Pour cette raison, le Sud global exige plus d’accès aux financements. Non par charité, mais par justice. Les pays riches ont été les grands bénéficiaires de l’économie fondée sur le carbone. Ils doivent, en conséquence, être à la hauteur de leurs responsabilités. Non seulement assumer des engagements, mais honorer leurs dettes.
Le Brésil est en train de faire ce qui lui revient. En deux ans, nous avons déjà réduit de moitié la surface déboisée en Amazonie, démontrant qu’il est possible d’agir concrètement pour le climat.
Nous irons lancer, à Belém, une initiative innovante pour préserver les forêts : le Fonds Forêts Tropicales pour Toujours (TFFF, en anglais). Il est innovant car il s’agit d’un fonds d’investissement et non d’un don. Le TFFF rémunérera ceux qui maintiendront et protégeront leurs forêts et aussi ceux qui investiront dans le fonds. Une logique gagnant-gagnant dans la lutte contre le changement climatique. Donnant l’exemple, le Brésil a annoncé un investissement d’un milliard de dollars dans le TFFF et nous attendons des contributions tout aussi ambitieuses d’autres pays.
En outre, nous avons donné l’exemple en devenant le deuxième pays à présenter sa nouvelle Contribution Déterminée au niveau National (CDN). Le Brésil s’est engagé à réduire entre 59 et 67 % ses émissions, incluant tous les gaz à effet de serre et tous les secteurs de l’économie.
C’est dans cette perspective que nous appelons tous les pays à présenter des CDN aussi ambitieuses et à les mettre en œuvre sans délai.
La transition énergétique est fondamentale pour atteindre les objectifs de la CDN brésilienne. Notre matrice énergétique est l’une des plus propres du monde, avec 88 % de l’électricité provenant de sources renouvelables. Nous sommes les leaders en biocarburants et nous progressons dans les énergies éolienne, solaire et hydrogène vert.
Affecter les ressources issues de l’exploitation du pétrole pour financer une transition énergétique juste, ordonnée et équitable sera fondamental. Les sociétés pétrolières du monde, comme la société brésilienne Petrobras, se transformeront, avec le temps, en entreprises d’énergie, puisqu’il est impossible de continuer indéfiniment avec un modèle de croissance fondé sur les combustibles fossiles.
Les populations doivent être au cœur des décisions politiques sur le climat et la transition énergétique. Il faut reconnaître que les secteurs les plus vulnérables de notre société sont les plus touchés par les effets du changement climatique ; les plans de transition juste et d’adaptation doivent donc viser à réduire les inégalités.
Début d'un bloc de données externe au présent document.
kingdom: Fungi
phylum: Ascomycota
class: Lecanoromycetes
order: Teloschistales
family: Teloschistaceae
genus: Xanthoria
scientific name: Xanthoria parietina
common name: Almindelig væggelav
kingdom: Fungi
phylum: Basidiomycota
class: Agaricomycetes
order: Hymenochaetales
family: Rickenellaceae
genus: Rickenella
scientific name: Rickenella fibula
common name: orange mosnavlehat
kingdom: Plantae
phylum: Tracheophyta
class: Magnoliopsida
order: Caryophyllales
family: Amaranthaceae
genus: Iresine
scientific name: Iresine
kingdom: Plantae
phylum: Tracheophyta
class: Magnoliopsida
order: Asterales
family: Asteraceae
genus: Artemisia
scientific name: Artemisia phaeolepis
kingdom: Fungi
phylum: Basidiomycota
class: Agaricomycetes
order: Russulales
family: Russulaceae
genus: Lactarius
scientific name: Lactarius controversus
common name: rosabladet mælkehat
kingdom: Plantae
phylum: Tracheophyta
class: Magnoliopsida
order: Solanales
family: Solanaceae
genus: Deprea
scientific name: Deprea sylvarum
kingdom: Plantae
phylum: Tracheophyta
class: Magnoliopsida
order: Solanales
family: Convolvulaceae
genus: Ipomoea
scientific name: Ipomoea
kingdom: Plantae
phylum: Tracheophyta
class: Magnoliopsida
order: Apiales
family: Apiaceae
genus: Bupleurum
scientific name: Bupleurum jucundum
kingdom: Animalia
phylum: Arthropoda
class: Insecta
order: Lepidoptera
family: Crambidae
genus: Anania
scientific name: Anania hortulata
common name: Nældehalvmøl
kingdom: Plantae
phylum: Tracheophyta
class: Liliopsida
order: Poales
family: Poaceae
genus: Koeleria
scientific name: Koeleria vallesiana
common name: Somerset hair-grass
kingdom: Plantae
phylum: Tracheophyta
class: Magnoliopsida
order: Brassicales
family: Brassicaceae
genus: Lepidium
Nous ne devons pas oublier que deux milliards de personnes n’ont pas accès à la technologie et à des sources d’énergie propres pour cuisiner, et que 673 millions de personnes ont encore faim dans le monde. Pour répondre à ce défi, nous allons lancer, à Belém, une Déclaration sur la Faim, la Pauvreté et le Climat. Il est essentiel que l’engagement dans la lutte contre le réchauffement climatique soit directement lié à la lutte contre la faim.
Il est également fondamental d’avancer dans la réforme de la gouvernance mondiale. Aujourd’hui, le multilatéralisme souffre de la paralysie du Conseil de sécurité de l’ONU. Créé pour préserver la paix, il ne parvient pas à empêcher les guerres. Pour cela, c’est notre devoir de lutter pour la réforme de cette institution.
À la COP30, nous proposerons la création d’un Conseil du Changement Climatique à l’ONU, rattaché à l’Assemblée générale. Une nouvelle structure de gouvernance, forte et légitime, pour garantir que les pays tiennent leurs engagements. Un pas concret pour briser la paralysie actuelle du système multilatéral.
À chaque Conférence sur le Climat, nous entendons beaucoup de promesses, mais peu d’engagements réels. L’époque des proclamations de bonnes intentions est révolue : l’heure est venue des plans d’action. C’est pourquoi nous commençons, aujourd’hui, la « COP de la vérité ».